Many recent object detection approaches are based on RCNN (Region-based Convolutional Neural Networks) algorithms and YOLO algorithms (Redmon et al., 2016). RCNN is an improved algorithm based on CNN. Girshick et al. propose an epoch-making RCNN algorithm (Girshick et al., 2014) in the field of object detection. The central idea is to use a search selective method to extract some borders from the image. Then the size of the area divided by the border is normalized to the convolutional neural network input size, and then the SVM is used to identify the target. The bounding box of the target is obtained through a linear regression model. It brought deep learning and CNN to people’s sight. However, there are disadvantages such as cumbersome training steps, slow test training speed, and large space occupation.
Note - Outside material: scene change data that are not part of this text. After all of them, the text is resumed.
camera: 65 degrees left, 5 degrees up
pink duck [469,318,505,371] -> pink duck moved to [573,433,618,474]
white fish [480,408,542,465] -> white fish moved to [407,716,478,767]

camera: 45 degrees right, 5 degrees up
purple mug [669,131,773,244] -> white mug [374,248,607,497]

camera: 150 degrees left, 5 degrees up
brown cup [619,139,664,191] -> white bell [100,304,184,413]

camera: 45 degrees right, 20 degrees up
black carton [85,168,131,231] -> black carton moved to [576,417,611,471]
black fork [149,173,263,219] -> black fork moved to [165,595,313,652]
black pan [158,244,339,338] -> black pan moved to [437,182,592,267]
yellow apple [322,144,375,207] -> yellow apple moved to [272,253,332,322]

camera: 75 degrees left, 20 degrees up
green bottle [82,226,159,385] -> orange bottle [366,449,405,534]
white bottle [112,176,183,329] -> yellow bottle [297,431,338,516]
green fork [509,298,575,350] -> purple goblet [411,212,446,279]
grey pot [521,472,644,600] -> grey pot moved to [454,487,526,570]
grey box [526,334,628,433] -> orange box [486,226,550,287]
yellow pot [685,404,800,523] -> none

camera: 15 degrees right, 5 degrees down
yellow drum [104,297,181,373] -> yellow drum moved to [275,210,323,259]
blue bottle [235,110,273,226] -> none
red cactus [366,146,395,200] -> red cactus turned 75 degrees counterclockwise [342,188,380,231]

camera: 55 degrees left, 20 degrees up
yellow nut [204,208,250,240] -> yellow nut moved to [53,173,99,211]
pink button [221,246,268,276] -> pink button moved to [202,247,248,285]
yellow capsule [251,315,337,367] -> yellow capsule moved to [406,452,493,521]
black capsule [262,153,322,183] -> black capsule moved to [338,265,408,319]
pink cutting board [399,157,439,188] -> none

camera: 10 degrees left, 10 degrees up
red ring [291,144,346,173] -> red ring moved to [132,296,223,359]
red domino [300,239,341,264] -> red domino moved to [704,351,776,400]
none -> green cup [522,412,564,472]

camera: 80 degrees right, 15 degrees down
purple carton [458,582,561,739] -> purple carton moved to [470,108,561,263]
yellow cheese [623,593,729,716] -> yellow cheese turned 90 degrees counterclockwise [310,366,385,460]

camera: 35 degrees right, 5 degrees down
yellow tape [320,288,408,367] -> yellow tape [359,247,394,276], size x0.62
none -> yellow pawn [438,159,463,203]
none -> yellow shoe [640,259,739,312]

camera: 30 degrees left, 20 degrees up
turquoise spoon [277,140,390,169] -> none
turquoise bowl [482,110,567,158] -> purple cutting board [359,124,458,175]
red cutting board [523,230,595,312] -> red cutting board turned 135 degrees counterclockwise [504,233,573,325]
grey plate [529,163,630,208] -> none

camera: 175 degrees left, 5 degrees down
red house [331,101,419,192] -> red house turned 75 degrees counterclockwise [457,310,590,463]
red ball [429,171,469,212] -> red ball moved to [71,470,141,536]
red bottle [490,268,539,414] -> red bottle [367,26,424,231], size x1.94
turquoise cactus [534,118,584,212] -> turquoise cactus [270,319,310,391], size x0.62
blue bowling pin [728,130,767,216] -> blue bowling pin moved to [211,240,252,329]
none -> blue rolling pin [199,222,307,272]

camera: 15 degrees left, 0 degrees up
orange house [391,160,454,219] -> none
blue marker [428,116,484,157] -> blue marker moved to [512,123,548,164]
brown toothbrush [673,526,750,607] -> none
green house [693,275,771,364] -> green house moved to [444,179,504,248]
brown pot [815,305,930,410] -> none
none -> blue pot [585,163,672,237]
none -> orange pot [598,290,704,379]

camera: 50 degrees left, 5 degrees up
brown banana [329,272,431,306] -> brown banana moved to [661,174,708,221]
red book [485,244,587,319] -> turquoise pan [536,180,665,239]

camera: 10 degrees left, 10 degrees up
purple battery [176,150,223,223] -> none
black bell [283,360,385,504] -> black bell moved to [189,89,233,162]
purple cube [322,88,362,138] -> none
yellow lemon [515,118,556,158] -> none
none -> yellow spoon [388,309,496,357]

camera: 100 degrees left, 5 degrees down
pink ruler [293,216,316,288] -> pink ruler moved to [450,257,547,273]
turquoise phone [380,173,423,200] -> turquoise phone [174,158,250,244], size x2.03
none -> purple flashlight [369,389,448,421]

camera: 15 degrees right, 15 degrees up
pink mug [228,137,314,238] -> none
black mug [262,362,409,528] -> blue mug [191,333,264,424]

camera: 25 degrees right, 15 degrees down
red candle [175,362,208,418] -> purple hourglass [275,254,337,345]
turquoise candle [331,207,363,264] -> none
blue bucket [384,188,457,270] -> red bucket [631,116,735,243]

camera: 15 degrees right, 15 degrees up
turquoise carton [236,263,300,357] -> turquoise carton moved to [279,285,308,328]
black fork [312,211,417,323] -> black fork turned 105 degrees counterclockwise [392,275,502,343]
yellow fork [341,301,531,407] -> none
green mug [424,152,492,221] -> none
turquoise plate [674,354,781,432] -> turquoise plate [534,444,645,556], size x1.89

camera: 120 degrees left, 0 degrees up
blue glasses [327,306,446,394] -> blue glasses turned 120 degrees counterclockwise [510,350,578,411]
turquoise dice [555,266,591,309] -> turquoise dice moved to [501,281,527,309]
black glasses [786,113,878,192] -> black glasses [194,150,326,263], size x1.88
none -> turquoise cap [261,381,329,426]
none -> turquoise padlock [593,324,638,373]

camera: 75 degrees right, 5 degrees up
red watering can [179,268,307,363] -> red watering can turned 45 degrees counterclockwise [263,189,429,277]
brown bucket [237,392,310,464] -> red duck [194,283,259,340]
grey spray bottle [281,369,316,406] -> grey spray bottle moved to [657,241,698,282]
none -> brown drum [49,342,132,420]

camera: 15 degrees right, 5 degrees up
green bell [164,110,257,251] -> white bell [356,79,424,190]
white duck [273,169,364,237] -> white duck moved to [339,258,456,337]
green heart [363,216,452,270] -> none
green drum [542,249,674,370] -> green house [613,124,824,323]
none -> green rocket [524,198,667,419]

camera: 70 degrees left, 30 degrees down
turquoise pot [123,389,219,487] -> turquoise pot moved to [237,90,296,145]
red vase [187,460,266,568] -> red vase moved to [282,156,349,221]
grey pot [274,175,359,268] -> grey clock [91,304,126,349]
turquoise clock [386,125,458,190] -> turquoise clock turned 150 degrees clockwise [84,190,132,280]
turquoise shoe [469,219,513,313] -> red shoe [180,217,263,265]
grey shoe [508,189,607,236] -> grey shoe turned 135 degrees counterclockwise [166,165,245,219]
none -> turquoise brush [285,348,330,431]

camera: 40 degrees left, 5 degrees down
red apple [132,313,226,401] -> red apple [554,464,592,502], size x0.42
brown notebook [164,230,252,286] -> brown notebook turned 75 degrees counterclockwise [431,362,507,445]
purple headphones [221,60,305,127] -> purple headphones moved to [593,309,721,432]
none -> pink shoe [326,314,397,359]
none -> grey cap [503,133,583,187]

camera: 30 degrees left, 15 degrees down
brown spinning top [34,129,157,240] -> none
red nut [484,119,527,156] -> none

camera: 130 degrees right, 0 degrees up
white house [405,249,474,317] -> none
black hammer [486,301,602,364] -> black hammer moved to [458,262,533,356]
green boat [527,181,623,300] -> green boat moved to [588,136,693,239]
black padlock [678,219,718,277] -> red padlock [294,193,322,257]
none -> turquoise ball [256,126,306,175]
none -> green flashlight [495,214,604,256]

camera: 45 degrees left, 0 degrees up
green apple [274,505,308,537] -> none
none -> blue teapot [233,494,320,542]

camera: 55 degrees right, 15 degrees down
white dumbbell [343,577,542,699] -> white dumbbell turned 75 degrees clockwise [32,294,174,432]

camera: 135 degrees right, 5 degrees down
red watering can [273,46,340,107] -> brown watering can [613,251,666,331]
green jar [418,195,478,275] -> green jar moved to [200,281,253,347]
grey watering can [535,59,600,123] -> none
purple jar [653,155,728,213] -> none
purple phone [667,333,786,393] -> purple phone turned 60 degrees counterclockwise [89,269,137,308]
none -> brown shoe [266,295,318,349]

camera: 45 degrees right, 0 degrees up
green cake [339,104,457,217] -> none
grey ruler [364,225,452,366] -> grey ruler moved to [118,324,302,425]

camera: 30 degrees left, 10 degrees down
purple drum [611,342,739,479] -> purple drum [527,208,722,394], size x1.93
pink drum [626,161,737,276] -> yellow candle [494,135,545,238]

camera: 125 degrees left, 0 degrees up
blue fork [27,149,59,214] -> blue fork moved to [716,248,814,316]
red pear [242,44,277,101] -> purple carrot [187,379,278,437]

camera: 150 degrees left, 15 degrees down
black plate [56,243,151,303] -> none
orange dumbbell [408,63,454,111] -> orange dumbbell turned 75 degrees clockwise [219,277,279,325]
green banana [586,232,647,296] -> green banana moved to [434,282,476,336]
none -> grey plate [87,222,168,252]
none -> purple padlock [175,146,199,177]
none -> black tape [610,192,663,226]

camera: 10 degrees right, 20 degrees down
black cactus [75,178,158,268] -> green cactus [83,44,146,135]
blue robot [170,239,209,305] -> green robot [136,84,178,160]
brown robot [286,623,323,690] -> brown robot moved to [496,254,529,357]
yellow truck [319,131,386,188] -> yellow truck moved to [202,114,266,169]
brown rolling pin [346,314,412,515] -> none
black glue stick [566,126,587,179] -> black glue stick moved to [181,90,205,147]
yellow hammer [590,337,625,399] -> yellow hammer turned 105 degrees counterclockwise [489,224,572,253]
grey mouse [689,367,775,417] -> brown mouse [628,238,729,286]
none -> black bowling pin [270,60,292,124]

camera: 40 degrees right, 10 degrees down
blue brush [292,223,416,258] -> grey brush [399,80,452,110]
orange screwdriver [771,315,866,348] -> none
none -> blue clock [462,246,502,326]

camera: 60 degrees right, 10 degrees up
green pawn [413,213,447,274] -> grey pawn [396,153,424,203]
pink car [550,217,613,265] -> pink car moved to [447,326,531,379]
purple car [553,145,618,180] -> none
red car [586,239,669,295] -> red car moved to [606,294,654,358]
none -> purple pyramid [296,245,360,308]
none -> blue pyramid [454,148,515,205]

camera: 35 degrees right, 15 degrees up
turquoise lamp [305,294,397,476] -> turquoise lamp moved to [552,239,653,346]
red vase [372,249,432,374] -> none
In order to improve the training and testing speed of RCNN, Fast RCNN algorithm (Girshick, 2015) was developed. It uses fewer layers while adding an ROI pooling layer to adjust the convolution area, and using softmax instead of the original SVM for classification. Compared with RCNN, Fast RCNN has improved training and testing speed. However, because the selective search method is also used to extract the borders of the region of interest, the speed of this algorithm is still not ideal for working with large data sets. Later, Faster RCNN (Ren et al., 2015) integrates feature extraction, proposal extraction, bounding box regression, classification, etc. into a network. The overall performance is far superior to CNN, and at the same time, it runs nearly much faster than CNN. Thus, Faster RCNN is commonly used in many applications. The Faster RCNN performs well for relatively large objects, but when detecting small faces or helmets, there will be a large false negative rate.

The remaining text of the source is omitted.